Data entries:

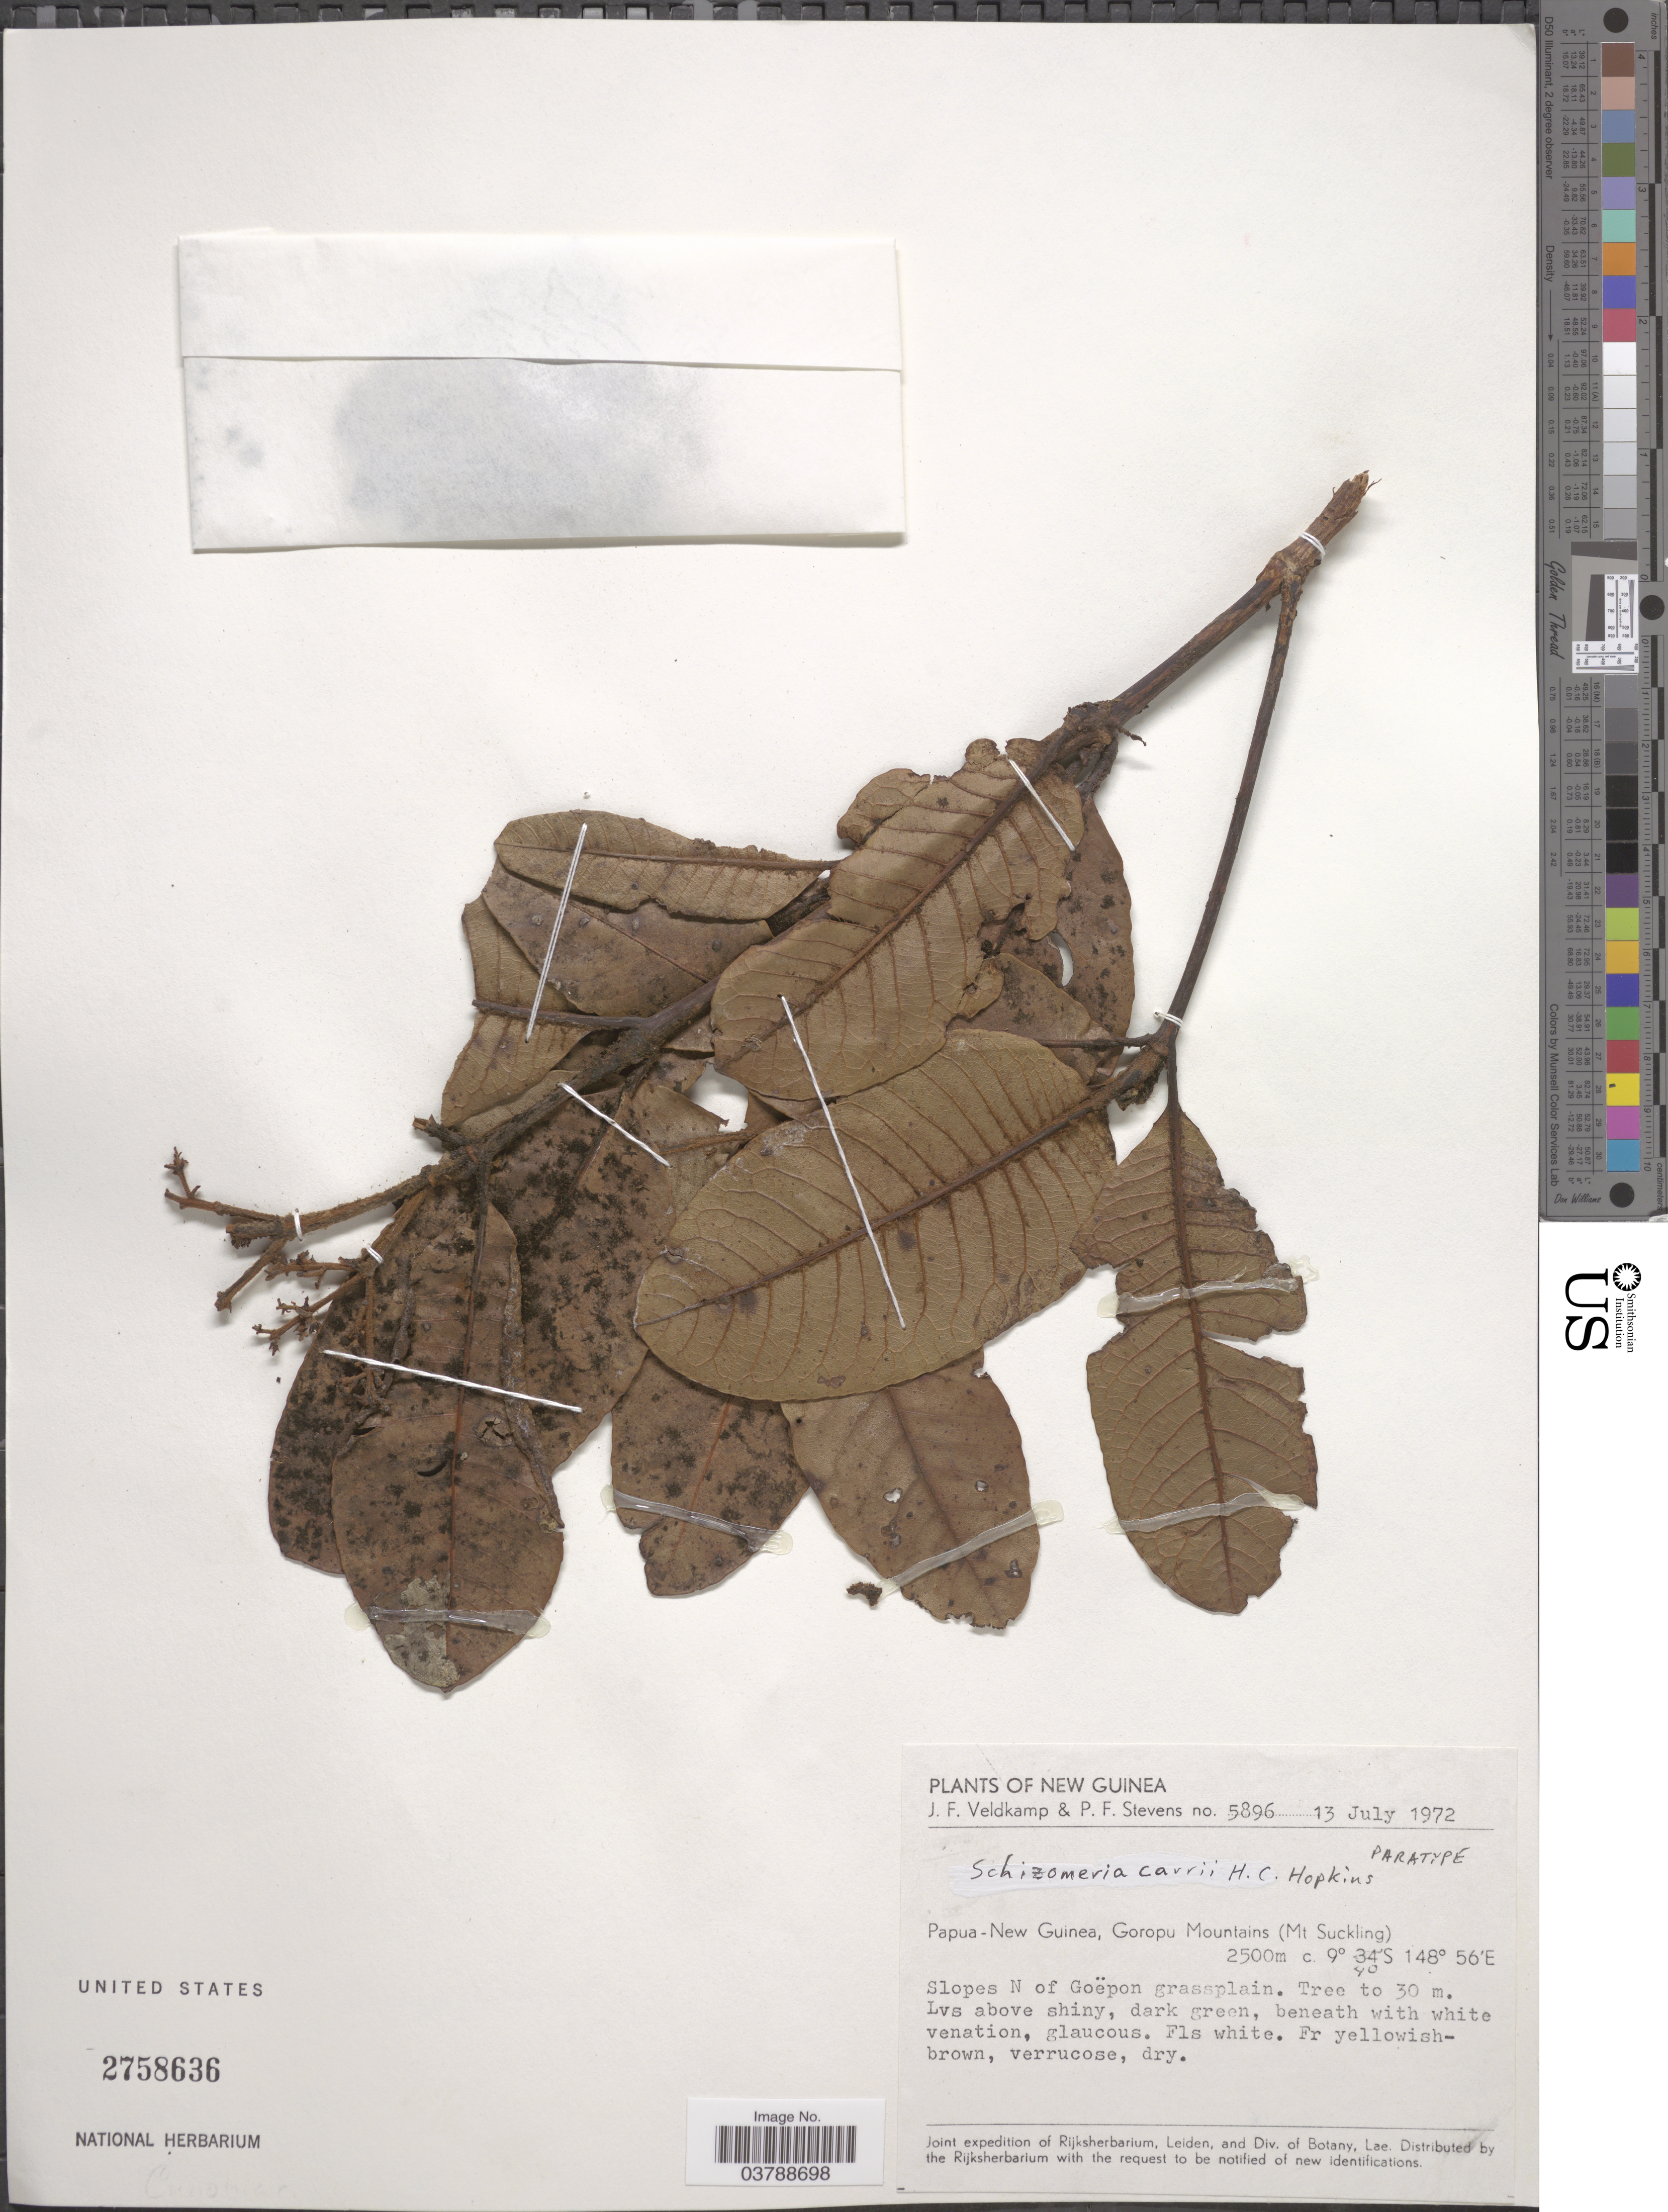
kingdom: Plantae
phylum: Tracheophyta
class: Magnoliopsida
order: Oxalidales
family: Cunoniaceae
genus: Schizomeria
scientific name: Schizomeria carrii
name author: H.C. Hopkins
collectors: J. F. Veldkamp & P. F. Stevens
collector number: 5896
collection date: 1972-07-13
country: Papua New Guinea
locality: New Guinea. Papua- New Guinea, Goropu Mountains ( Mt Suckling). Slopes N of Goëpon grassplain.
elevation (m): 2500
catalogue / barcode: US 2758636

• [Direction] Can you format every item above as a JSON list of strings, one string per line with blank lines omitted, and leave the pictures out?

• [Worked answer]
[
  "kingdom: Plantae",
  "phylum: Tracheophyta",
  "class: Magnoliopsida",
  "order: Oxalidales",
  "family: Cunoniaceae",
  "genus: Schizomeria",
  "scientific name: Schizomeria carrii",
  "name author: H.C. Hopkins",
  "collectors: J. F. Veldkamp & P. F. Stevens",
  "collector number: 5896",
  "collection date: 1972-07-13",
  "country: Papua New Guinea",
  "locality: New Guinea. Papua- New Guinea, Goropu Mountains ( Mt Suckling). Slopes N of Goëpon grassplain.",
  "elevation (m): 2500",
  "catalogue / barcode: US 2758636"
]